Some argue that the borrowing can legitimately be omitted from the budget because its cost will be more than offset by large cuts in Social Security benefits once the accounts are established.  But the debt created by this borrowing will create a real, added burden on the government, which will have to repay the borrowed funds with interest.  In contrast, the supposed gains from future benefit cuts may never materialize if public opposition to the cuts becomes too strong and the cuts are scaled back or reversed before they are implemented.

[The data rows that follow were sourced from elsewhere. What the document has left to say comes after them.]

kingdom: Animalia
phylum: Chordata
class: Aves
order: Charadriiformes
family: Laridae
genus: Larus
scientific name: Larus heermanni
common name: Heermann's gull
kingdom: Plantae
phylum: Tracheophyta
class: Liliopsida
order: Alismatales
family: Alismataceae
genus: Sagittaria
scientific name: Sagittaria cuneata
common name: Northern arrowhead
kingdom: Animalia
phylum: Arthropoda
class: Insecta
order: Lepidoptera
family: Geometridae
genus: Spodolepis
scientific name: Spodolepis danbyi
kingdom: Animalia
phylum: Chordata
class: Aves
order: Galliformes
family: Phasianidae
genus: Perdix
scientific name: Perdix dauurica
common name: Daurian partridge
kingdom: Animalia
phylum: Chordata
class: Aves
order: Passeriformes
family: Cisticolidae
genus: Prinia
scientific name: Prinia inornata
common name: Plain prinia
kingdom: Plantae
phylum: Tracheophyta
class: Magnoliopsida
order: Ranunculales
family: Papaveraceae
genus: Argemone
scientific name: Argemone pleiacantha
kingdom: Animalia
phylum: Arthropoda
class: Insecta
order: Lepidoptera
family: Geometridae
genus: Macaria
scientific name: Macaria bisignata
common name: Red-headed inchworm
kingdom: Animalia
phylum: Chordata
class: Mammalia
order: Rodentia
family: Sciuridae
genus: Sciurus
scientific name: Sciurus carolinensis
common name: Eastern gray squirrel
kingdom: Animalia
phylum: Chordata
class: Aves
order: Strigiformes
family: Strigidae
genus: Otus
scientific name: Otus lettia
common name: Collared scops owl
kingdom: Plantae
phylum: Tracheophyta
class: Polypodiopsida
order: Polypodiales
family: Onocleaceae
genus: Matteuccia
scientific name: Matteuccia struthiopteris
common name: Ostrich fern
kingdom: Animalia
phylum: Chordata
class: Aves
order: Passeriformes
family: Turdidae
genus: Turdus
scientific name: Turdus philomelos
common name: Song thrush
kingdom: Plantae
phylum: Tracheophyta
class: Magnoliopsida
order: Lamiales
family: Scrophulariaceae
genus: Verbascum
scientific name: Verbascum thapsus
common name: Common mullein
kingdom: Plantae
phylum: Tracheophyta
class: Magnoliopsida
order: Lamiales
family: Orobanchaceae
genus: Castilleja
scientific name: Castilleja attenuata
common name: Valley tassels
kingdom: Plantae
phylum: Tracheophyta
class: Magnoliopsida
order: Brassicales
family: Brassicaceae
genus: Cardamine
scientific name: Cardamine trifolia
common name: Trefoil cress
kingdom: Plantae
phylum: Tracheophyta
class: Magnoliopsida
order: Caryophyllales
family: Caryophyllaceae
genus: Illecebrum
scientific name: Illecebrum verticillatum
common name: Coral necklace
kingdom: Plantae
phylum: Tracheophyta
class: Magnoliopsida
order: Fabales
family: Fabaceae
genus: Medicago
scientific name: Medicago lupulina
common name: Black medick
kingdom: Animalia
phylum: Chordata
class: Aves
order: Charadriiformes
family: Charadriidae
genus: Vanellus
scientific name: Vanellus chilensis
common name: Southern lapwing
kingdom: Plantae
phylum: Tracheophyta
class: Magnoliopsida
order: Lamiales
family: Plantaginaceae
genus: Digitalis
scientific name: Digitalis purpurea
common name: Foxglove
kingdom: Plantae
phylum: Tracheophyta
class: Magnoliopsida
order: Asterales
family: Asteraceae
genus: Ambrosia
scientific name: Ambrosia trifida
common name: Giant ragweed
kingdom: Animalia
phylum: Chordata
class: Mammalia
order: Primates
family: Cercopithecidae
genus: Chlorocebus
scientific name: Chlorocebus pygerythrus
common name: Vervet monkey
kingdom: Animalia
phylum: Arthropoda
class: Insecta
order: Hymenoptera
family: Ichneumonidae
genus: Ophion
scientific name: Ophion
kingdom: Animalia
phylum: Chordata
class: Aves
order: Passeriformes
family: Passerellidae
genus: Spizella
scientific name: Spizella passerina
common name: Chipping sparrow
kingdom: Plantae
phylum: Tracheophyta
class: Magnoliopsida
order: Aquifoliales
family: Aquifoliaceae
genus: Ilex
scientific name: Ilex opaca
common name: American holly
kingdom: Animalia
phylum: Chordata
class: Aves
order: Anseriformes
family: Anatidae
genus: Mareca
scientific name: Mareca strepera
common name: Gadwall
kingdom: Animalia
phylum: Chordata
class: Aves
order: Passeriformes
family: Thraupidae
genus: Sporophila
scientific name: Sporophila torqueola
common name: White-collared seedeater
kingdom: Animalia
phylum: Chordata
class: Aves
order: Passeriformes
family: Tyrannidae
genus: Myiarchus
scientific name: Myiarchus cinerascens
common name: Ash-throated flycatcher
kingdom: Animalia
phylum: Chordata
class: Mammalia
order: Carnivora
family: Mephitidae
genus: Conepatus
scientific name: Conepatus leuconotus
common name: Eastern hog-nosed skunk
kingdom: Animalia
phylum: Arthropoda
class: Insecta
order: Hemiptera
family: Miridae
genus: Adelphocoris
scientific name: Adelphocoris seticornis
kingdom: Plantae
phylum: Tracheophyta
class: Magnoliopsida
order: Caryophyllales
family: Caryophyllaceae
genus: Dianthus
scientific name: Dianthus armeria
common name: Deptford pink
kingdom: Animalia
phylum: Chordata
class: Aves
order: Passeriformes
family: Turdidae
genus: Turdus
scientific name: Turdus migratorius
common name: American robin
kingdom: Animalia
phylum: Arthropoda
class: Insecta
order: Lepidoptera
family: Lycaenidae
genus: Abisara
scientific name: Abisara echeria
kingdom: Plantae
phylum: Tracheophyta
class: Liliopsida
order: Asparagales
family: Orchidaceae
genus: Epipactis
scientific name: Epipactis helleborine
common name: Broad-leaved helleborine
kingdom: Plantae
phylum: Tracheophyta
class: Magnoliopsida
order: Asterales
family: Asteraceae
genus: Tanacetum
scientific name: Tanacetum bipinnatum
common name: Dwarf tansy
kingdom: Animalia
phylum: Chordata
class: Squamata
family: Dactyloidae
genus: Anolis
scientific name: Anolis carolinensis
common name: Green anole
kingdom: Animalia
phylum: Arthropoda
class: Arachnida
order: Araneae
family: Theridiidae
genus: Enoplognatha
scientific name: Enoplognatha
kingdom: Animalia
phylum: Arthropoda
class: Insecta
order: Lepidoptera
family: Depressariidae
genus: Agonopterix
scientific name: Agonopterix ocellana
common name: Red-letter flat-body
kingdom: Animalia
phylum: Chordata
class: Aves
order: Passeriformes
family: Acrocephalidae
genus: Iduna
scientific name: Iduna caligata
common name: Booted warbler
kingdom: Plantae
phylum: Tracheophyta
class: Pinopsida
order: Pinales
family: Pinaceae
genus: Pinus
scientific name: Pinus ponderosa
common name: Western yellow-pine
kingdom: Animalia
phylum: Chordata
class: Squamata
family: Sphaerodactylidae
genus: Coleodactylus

The "Price Indexing" Proposal

One of the principal ideas the Administration is considering for future benefit reductions under a private account plan is sometimes known as "price indexing."  It would change the formula used to determine a worker's Social Security benefit levels in such a way that workers ultimately would receive much lower benefits than they would receive under the current formula.

Under this proposal, the gap between workers' pre-retirement earnings and their Social Security benefits would grow over time.  In other words, Social Security benefits would replace a much smaller share of the pre-retirement earnings of workers who retire farther into the future than of workers who retire sooner.

To get a sense of the magnitude of the cuts:  under the current benefit formula, a steady average wage-earner who retires in future decades at age 65 will receive Social Security benefits that replace 36 percent of his or her pre-retirement earnings.   Under the "price indexing" proposal, Social Security would replace 27 percent of the earnings of an equivalent worker who retires in 2042, and just 20 percent of the earnings of a worker who retires in 2075.

This benefit cut would apply to all Social Security beneficiaries, not just those who elected to forego a portion of their Social Security benefits in return for an individual account.

The benefit cut also would apply to people with serious disabilities who receive Social Security disability benefits and to orphans, widows, and anyone else who receives Social Security survivors' benefits.  Nor could these people necessarily rely on significant funds from their private accounts to supplement their reduced Social Security benefits, since workers who become disabled or die at a young age will not have had the opportunity to build up much in their individual accounts before they are compelled to leave the work force due to disability or death.